7.4 Hazard function
The cumulative risk of an event is the probability that the event occurs within a specified time period. The instantaneous risk of an event is known as the hazard of the event. In survival analysis, we are interested in how the hazard changes over time, how it differs between groups, and how it depends on risk factors. The hazard function \(h()\) at time \(t\) is defined mathematically as follows.
\[\begin{equation} h(t) = \lim_{\Delta t \to 0} \frac{P \left( t \leq T < t + \Delta t \vert T \geq t \right)}{\Delta t} \tag{7.1} \end{equation}\]
Equation (7.1) describes the following process: given that a person has not yet experienced the event prior to time \(t\) (the \(\vert T \geq t\) part of the numerator), compute the probability of the event occurring in a subsequent time window starting at \(t\) (the \(t \leq T < t + \Delta t\) part of the numerator) per unit time (the \(\Delta t\) in the denominator) and then shrink the length of the time window to zero (\(\lim_{\Delta t \to 0}\)). Thus, the hazard function at time \(t\) is the instantaneous risk of experiencing the event among those who are still at risk. The hazard function is sometimes referred to as the hazard rate.
Example 7.1 (continued): The hazard is related to the rate of change in survival.
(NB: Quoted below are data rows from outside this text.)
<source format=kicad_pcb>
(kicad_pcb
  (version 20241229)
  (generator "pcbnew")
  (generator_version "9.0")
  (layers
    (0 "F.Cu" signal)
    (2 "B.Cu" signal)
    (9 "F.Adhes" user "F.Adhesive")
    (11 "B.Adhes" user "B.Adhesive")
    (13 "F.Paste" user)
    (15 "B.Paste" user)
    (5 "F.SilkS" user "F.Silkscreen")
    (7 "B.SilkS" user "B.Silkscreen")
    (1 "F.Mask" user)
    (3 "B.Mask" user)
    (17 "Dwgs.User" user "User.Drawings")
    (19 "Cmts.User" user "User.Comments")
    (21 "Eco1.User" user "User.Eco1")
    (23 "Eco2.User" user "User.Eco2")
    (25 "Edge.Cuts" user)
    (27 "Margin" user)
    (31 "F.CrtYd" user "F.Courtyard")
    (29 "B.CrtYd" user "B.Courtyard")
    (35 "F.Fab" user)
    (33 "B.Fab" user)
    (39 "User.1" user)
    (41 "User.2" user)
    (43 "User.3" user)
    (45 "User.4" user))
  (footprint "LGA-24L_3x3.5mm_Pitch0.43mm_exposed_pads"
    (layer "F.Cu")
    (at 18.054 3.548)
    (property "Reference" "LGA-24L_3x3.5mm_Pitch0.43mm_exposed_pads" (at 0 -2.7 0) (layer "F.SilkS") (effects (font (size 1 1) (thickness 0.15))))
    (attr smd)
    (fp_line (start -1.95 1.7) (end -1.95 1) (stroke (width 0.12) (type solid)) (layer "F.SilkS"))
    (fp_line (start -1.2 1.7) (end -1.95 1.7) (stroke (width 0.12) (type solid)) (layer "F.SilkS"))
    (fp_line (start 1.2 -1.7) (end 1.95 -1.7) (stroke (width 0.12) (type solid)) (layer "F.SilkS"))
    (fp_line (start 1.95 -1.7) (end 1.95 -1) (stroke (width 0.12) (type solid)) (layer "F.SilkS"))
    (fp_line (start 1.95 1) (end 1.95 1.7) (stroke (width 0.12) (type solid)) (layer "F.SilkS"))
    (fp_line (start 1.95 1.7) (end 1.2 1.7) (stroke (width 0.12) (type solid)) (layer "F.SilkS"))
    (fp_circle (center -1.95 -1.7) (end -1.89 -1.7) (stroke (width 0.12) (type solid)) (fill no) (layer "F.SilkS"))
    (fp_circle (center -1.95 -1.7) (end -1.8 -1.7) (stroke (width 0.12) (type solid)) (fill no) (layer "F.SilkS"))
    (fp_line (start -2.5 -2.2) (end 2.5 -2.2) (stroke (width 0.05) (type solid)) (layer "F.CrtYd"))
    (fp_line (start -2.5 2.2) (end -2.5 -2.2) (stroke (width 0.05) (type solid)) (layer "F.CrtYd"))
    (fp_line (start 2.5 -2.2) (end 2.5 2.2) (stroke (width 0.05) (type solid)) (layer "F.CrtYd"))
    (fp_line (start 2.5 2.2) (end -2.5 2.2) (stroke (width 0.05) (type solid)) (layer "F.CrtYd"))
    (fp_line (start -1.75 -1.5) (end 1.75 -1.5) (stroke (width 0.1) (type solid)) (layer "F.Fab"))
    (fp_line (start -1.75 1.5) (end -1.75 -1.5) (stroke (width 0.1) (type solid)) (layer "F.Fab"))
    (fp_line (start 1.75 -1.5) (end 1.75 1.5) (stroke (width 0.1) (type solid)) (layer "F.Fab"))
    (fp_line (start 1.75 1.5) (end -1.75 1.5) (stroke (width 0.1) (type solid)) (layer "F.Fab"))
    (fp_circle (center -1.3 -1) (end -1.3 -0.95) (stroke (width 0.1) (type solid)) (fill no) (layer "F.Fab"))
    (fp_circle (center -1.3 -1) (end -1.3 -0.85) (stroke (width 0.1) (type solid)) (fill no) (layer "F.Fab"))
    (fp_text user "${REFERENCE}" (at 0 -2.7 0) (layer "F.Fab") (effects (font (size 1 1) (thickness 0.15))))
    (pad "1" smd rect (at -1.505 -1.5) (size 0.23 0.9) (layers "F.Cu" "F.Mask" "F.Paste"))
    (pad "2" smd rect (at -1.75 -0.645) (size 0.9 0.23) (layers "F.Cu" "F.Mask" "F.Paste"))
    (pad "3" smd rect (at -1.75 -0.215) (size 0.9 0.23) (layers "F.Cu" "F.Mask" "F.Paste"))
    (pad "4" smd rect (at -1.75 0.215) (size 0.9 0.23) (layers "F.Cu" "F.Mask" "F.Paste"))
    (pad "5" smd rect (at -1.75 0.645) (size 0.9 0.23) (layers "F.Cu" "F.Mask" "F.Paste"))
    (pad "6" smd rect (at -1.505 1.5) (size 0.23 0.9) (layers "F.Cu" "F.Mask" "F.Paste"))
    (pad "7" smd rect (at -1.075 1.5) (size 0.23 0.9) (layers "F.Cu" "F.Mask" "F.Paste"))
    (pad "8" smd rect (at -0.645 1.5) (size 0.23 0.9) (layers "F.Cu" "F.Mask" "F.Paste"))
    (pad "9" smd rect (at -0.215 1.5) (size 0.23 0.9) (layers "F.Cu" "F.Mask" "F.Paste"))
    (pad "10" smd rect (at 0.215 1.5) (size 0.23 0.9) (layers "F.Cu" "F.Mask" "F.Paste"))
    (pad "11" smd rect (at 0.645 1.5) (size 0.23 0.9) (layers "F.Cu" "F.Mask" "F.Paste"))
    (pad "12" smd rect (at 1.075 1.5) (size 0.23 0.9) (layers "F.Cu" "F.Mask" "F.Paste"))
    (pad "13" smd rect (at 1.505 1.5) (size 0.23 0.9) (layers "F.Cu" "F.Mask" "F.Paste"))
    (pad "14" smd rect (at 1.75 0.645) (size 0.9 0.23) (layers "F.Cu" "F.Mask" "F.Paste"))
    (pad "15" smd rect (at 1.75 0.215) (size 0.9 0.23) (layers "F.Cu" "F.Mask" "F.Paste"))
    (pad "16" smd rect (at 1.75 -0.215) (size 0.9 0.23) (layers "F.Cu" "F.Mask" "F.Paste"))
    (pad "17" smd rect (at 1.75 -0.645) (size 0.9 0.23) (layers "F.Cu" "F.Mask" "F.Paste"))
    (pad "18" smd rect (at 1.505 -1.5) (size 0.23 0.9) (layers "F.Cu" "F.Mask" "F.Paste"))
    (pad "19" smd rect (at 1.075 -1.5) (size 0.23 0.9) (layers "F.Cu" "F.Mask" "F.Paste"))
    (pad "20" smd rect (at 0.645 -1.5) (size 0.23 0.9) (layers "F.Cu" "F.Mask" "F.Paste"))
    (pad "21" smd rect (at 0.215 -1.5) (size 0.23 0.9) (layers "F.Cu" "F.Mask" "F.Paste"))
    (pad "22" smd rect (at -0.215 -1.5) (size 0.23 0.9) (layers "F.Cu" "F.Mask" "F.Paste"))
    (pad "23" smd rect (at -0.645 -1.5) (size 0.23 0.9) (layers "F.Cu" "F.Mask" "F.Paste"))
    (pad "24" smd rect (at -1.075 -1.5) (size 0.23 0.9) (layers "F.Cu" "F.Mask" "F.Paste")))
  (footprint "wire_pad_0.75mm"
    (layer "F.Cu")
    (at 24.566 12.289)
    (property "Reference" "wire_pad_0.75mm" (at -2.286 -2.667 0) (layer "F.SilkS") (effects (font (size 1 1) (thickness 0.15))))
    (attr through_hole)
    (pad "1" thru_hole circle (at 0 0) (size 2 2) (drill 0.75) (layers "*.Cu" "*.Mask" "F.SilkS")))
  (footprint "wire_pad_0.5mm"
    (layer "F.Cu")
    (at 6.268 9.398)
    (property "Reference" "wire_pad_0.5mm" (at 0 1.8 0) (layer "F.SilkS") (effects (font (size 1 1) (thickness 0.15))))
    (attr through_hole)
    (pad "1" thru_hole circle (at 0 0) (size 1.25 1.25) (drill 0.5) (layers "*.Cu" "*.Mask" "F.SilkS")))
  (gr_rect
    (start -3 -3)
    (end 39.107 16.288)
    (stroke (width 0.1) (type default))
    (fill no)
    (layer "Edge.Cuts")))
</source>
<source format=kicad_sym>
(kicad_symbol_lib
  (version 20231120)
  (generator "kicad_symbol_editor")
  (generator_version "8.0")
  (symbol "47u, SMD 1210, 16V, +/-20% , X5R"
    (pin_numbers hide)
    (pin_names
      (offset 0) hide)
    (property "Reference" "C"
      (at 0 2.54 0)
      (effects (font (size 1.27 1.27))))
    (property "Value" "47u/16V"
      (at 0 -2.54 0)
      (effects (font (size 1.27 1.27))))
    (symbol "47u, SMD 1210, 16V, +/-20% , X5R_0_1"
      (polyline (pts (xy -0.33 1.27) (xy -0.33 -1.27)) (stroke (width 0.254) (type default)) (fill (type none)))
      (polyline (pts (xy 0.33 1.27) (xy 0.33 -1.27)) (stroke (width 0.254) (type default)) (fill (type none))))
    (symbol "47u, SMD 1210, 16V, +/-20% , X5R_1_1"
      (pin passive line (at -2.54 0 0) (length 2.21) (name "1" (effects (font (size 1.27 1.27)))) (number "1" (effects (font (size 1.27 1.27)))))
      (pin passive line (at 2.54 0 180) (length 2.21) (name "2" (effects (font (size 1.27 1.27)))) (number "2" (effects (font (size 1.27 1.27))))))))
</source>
For the Natality teaching dataset, the hazard function (solid line) for preterm birth and the corresponding survival function (dashed line) are shown in Figure 7.3. The hazard function is near 0 at times when the survival function is relatively flat (few events) and is greater when the survival function is steeper (events occurring more frequently). In this teaching dataset, the hazard of preterm birth is near 0 through around gestational age 21 weeks and there is a marked increase in hazard after around 28 weeks.